Saved data entries >>
──────

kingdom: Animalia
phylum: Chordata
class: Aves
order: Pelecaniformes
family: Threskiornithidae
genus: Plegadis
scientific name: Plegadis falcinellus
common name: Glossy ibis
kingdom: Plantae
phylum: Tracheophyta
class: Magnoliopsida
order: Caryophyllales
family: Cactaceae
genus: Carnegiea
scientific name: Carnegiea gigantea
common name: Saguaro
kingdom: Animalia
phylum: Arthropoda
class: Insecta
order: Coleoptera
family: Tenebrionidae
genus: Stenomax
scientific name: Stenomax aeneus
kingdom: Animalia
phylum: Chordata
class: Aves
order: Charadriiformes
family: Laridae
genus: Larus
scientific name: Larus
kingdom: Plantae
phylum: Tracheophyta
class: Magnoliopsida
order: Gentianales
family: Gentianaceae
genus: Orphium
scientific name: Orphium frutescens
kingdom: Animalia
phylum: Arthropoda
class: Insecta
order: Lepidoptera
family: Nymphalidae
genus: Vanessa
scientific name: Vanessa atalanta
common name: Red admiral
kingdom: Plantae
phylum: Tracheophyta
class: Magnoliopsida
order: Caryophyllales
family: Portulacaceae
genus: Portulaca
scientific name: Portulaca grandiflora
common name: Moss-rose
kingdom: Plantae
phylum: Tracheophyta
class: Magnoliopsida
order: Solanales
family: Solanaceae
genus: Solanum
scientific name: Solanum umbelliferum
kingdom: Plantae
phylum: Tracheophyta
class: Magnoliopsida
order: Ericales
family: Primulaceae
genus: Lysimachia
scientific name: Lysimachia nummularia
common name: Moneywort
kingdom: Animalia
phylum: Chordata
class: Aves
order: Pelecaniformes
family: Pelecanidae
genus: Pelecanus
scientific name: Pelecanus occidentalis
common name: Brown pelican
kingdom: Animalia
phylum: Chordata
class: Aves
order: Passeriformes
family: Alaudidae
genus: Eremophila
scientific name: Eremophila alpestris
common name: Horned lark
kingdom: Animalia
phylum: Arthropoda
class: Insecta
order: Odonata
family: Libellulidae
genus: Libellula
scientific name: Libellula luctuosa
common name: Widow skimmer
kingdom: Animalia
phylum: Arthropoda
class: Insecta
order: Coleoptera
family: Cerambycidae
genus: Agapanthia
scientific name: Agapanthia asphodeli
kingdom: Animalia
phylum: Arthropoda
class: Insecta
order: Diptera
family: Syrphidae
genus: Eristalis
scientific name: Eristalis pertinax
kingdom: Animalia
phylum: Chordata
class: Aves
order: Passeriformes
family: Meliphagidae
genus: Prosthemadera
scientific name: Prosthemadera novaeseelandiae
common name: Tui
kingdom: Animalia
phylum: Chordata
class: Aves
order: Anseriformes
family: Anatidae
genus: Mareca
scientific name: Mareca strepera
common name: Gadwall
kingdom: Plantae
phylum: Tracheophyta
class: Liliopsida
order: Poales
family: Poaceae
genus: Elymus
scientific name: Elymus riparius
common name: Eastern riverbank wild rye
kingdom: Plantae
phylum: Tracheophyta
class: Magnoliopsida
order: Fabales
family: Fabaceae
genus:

──────

What is being asked >> Repeat the lines of the data above word for word.

Answer for the task >>
kingdom: Animalia
phylum: Chordata
class: Aves
order: Pelecaniformes
family: Threskiornithidae
genus: Plegadis
scientific name: Plegadis falcinellus
common name: Glossy ibis
kingdom: Plantae
phylum: Tracheophyta
class: Magnoliopsida
order: Caryophyllales
family: Cactaceae
genus: Carnegiea
scientific name: Carnegiea gigantea
common name: Saguaro
kingdom: Animalia
phylum: Arthropoda
class: Insecta
order: Coleoptera
family: Tenebrionidae
genus: Stenomax
scientific name: Stenomax aeneus
kingdom: Animalia
phylum: Chordata
class: Aves
order: Charadriiformes
family: Laridae
genus: Larus
scientific name: Larus
kingdom: Plantae
phylum: Tracheophyta
class: Magnoliopsida
order: Gentianales
family: Gentianaceae
genus: Orphium
scientific name: Orphium frutescens
kingdom: Animalia
phylum: Arthropoda
class: Insecta
order: Lepidoptera
family: Nymphalidae
genus: Vanessa
scientific name: Vanessa atalanta
common name: Red admiral
kingdom: Plantae
phylum: Tracheophyta
class: Magnoliopsida
order: Caryophyllales
family: Portulacaceae
genus: Portulaca
scientific name: Portulaca grandiflora
common name: Moss-rose
kingdom: Plantae
phylum: Tracheophyta
class: Magnoliopsida
order: Solanales
family: Solanaceae
genus: Solanum
scientific name: Solanum umbelliferum
kingdom: Plantae
phylum: Tracheophyta
class: Magnoliopsida
order: Ericales
family: Primulaceae
genus: Lysimachia
scientific name: Lysimachia nummularia
common name: Moneywort
kingdom: Animalia
phylum: Chordata
class: Aves
order: Pelecaniformes
family: Pelecanidae
genus: Pelecanus
scientific name: Pelecanus occidentalis
common name: Brown pelican
kingdom: Animalia
phylum: Chordata
class: Aves
order: Passeriformes
family: Alaudidae
genus: Eremophila
scientific name: Eremophila alpestris
common name: Horned lark
kingdom: Animalia
phylum: Arthropoda
class: Insecta
order: Odonata
family: Libellulidae
genus: Libellula
scientific name: Libellula luctuosa
common name: Widow skimmer
kingdom: Animalia
phylum: Arthropoda
class: Insecta
order: Coleoptera
family: Cerambycidae
genus: Agapanthia
scientific name: Agapanthia asphodeli
kingdom: Animalia
phylum: Arthropoda
class: Insecta
order: Diptera
family: Syrphidae
genus: Eristalis
scientific name: Eristalis pertinax
kingdom: Animalia
phylum: Chordata
class: Aves
order: Passeriformes
family: Meliphagidae
genus: Prosthemadera
scientific name: Prosthemadera novaeseelandiae
common name: Tui
kingdom: Animalia
phylum: Chordata
class: Aves
order: Anseriformes
family: Anatidae
genus: Mareca
scientific name: Mareca strepera
common name: Gadwall
kingdom: Plantae
phylum: Tracheophyta
class: Liliopsida
order: Poales
family: Poaceae
genus: Elymus
scientific name: Elymus riparius
common name: Eastern riverbank wild rye
kingdom: Plantae
phylum: Tracheophyta
class: Magnoliopsida
order: Fabales
family: Fabaceae
genus:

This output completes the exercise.